The word "wrist" occurs in some lines of the data. Return each such line.

Pose estimation data
- - - - -

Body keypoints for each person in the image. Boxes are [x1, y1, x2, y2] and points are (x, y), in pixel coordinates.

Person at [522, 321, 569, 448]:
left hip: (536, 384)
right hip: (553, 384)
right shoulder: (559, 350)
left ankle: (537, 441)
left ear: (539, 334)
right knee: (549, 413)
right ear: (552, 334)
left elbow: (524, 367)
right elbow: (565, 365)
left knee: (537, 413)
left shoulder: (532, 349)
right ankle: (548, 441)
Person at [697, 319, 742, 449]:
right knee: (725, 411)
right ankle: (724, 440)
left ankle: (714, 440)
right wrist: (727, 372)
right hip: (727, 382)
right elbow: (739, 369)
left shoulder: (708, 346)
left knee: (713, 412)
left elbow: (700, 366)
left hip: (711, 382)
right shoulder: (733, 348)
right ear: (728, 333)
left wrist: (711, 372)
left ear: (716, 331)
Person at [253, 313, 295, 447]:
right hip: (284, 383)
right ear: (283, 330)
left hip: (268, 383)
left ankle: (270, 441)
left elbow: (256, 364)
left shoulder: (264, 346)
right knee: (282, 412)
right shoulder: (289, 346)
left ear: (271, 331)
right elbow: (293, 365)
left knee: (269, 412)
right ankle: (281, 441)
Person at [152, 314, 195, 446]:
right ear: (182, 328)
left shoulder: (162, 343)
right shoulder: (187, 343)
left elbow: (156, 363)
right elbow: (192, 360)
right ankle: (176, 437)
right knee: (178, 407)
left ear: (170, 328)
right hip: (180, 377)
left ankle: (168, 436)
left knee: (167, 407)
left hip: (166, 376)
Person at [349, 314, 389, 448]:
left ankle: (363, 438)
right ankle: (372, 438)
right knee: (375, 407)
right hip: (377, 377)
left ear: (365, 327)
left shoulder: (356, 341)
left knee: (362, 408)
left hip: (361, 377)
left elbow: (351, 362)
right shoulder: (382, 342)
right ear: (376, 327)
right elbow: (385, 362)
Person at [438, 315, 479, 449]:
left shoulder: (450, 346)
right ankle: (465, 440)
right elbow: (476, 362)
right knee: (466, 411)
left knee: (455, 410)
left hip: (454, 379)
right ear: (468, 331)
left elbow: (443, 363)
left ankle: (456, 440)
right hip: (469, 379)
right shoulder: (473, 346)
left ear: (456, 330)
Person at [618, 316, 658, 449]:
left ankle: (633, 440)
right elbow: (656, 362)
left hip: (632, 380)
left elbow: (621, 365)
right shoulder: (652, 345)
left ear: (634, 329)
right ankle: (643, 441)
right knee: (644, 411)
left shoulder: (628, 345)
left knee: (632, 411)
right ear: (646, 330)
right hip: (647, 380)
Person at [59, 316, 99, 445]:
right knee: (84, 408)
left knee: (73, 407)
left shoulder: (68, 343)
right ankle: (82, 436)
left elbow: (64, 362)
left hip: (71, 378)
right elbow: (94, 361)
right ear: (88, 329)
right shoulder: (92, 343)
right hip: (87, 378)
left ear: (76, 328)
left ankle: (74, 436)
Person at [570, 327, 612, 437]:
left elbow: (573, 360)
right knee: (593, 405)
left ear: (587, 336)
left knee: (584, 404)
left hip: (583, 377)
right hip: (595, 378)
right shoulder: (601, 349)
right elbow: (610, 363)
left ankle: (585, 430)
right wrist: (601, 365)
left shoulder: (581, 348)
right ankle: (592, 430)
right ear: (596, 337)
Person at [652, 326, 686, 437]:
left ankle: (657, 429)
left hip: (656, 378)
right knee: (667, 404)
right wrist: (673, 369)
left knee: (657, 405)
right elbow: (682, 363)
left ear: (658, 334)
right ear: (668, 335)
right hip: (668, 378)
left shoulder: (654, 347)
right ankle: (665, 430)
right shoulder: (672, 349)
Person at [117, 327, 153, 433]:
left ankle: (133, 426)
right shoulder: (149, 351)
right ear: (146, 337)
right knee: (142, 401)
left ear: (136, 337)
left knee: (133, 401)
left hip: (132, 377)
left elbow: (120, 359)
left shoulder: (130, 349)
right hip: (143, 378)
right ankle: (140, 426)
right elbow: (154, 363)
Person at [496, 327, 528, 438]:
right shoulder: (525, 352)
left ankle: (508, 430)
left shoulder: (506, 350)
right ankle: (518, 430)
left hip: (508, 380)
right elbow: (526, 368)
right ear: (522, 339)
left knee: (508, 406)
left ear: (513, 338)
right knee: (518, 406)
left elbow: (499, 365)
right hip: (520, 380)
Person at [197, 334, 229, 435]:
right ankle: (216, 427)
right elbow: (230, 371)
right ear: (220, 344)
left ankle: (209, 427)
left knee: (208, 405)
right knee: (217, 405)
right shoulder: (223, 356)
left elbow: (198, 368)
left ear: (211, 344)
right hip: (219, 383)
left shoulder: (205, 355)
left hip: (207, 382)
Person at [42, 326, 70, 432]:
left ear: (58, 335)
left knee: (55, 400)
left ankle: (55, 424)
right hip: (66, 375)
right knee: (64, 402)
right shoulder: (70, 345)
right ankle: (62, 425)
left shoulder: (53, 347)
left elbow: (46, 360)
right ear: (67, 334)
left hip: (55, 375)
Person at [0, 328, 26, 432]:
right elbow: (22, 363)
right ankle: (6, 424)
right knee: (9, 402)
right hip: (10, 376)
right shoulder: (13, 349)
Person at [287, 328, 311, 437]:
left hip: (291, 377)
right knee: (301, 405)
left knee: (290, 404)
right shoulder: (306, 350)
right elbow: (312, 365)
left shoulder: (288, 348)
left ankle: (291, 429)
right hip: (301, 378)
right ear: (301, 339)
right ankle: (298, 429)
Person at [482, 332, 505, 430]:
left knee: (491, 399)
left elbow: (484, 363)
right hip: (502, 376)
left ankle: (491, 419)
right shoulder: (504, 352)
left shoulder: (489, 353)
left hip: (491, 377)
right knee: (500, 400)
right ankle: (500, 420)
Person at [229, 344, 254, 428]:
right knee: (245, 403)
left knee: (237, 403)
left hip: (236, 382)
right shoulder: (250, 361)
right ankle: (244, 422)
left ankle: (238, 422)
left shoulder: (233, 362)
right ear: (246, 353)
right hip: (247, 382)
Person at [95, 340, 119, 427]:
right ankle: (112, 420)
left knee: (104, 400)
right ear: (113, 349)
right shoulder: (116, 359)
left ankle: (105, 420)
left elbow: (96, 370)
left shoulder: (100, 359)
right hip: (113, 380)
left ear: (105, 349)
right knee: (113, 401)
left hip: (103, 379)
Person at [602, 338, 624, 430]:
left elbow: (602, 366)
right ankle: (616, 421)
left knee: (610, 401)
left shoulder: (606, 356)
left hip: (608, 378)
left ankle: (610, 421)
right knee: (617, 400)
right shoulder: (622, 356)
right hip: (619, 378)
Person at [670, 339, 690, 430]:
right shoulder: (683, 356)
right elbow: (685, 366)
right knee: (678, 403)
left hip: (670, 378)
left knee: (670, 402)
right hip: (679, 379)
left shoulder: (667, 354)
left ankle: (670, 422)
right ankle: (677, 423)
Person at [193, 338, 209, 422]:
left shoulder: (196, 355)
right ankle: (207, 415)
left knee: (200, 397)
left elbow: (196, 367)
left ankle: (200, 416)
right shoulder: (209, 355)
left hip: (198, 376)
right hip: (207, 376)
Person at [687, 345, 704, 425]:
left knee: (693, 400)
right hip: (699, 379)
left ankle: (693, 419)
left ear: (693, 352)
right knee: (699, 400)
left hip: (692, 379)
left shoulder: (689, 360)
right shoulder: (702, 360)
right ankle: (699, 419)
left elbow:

- - - - -

▶ _Task answer_
right wrist: (727, 372)
left wrist: (711, 372)
right wrist: (601, 365)
right wrist: (673, 369)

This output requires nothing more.